## TASK DETAILS
Each record below is to be copied exactly; the pictures are to be omitted.

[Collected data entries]
───
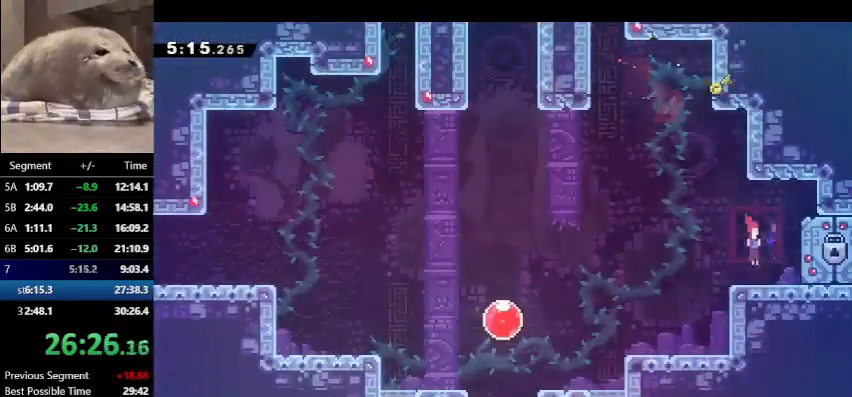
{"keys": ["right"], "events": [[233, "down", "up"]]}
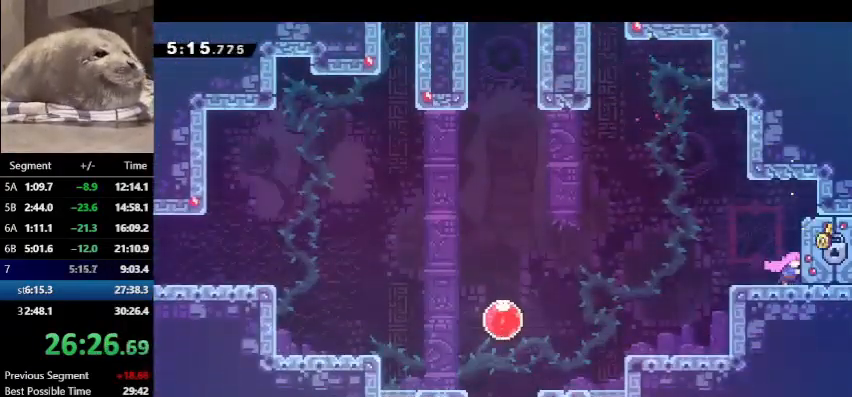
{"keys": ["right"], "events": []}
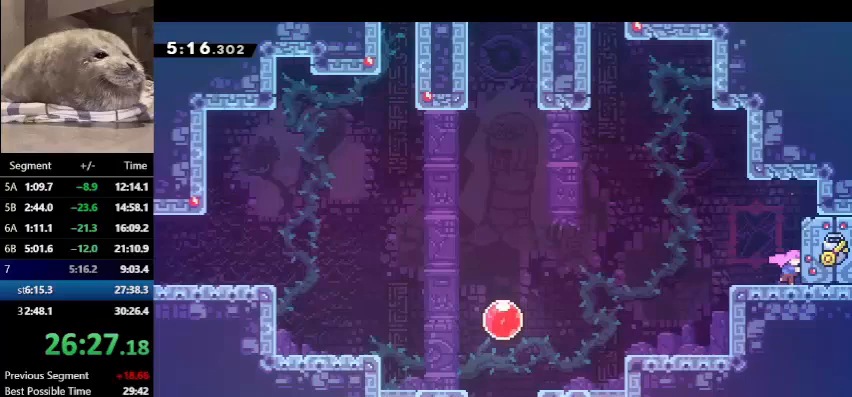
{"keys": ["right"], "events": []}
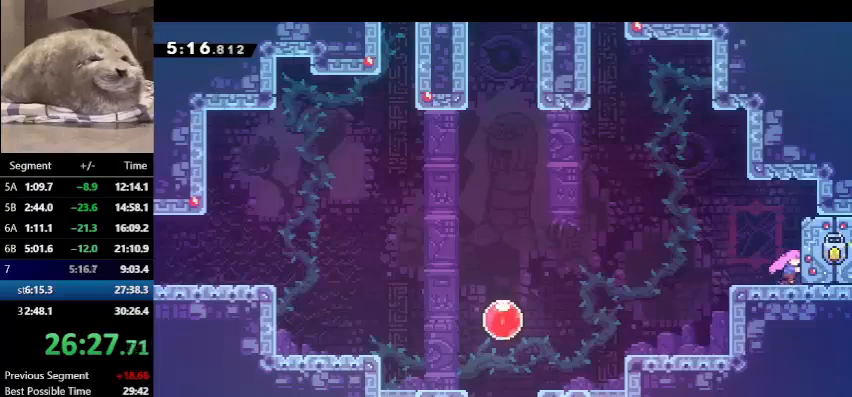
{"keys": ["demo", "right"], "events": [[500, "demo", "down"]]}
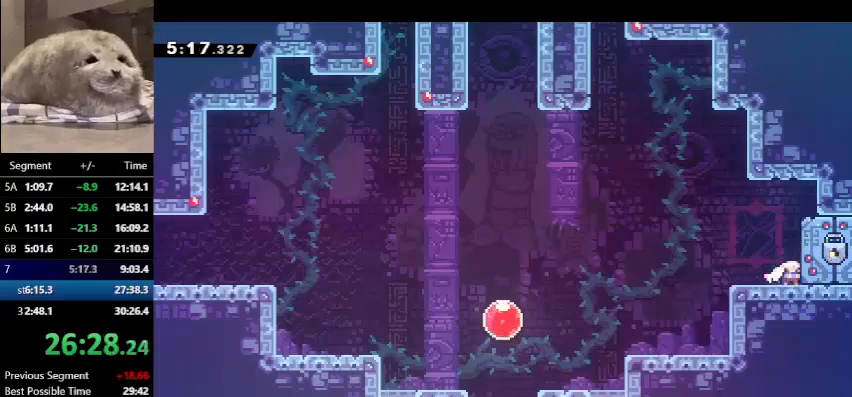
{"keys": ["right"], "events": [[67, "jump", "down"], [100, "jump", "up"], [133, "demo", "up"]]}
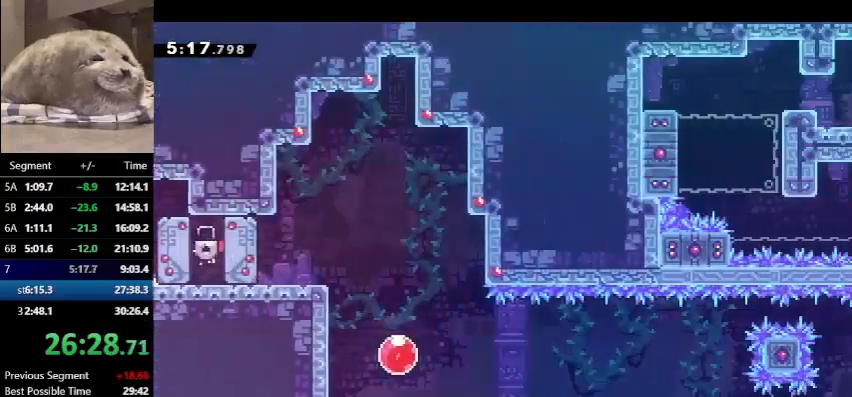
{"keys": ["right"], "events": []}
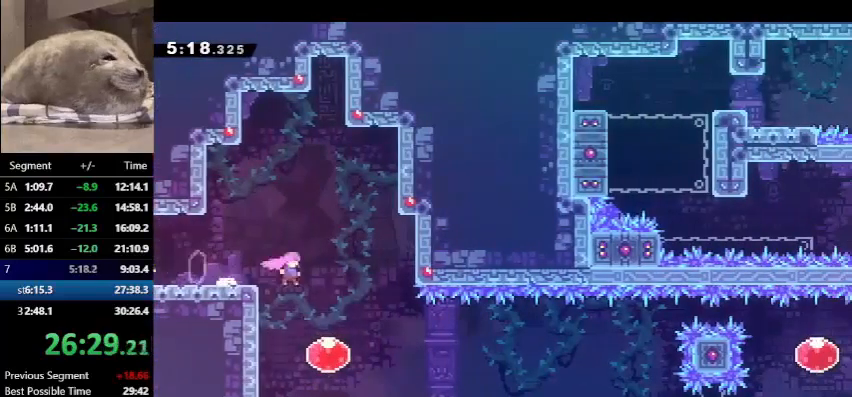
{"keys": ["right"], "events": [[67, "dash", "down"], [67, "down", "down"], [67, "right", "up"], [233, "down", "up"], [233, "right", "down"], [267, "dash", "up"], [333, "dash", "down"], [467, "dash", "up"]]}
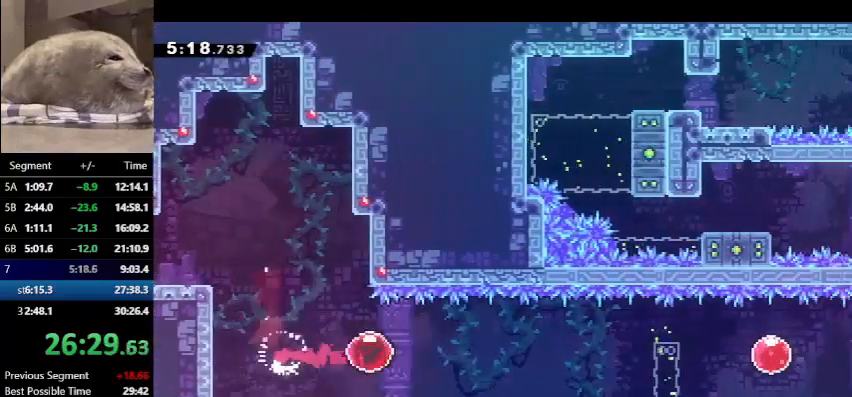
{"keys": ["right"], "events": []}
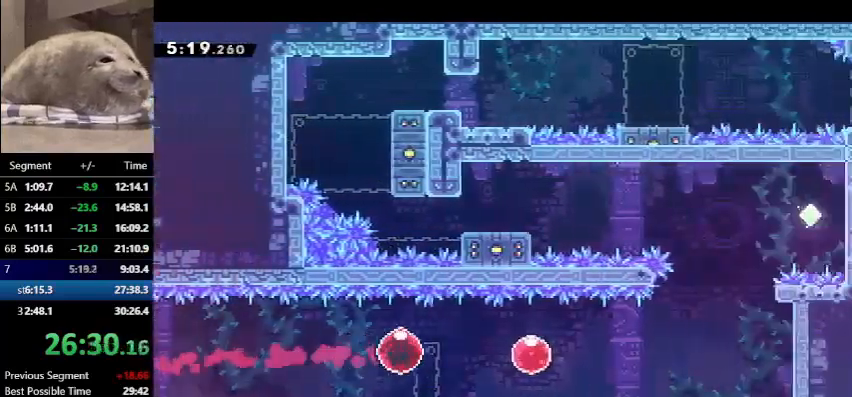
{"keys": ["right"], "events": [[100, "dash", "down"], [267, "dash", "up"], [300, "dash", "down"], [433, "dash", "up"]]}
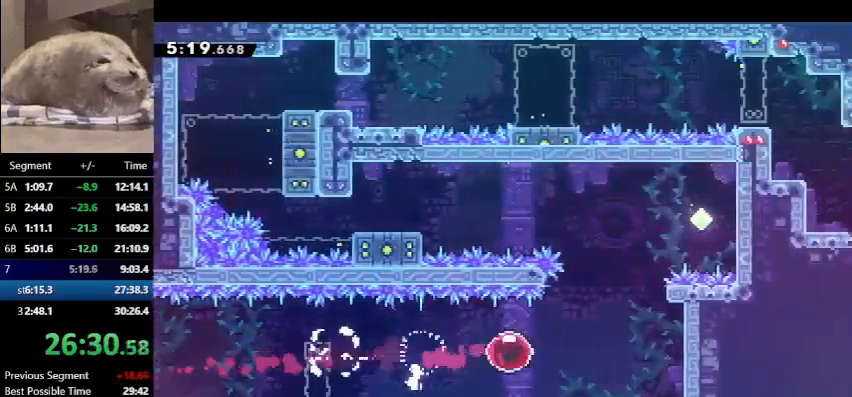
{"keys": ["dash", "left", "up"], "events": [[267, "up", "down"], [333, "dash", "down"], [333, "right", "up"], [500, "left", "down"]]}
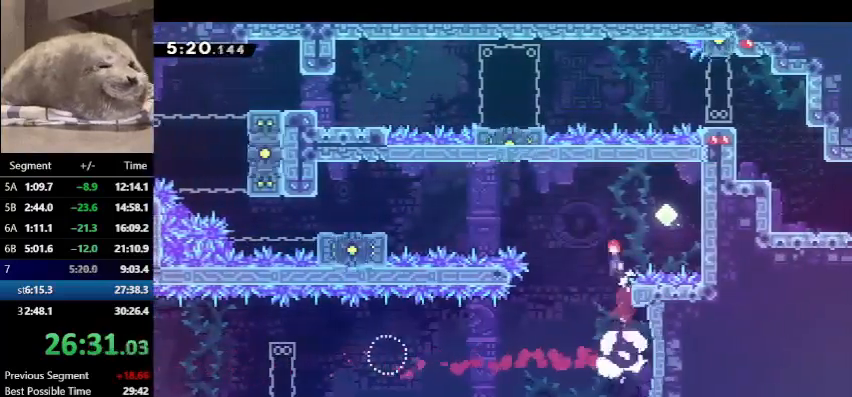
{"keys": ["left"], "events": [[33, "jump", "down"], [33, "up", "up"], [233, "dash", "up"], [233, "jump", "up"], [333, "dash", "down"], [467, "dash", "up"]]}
───
## REPLY TO THE EXERCISE
{"keys": ["right"], "events": [[233, "down", "up"]]}
{"keys": ["right"], "events": []}
{"keys": ["right"], "events": []}
{"keys": ["demo", "right"], "events": [[500, "demo", "down"]]}
{"keys": ["right"], "events": [[67, "jump", "down"], [100, "jump", "up"], [133, "demo", "up"]]}
{"keys": ["right"], "events": []}
{"keys": ["right"], "events": [[67, "dash", "down"], [67, "down", "down"], [67, "right", "up"], [233, "down", "up"], [233, "right", "down"], [267, "dash", "up"], [333, "dash", "down"], [467, "dash", "up"]]}
{"keys": ["right"], "events": []}
{"keys": ["right"], "events": [[100, "dash", "down"], [267, "dash", "up"], [300, "dash", "down"], [433, "dash", "up"]]}
{"keys": ["dash", "left", "up"], "events": [[267, "up", "down"], [333, "dash", "down"], [333, "right", "up"], [500, "left", "down"]]}
{"keys": ["left"], "events": [[33, "jump", "down"], [33, "up", "up"], [233, "dash", "up"], [233, "jump", "up"], [333, "dash", "down"], [467, "dash", "up"]]}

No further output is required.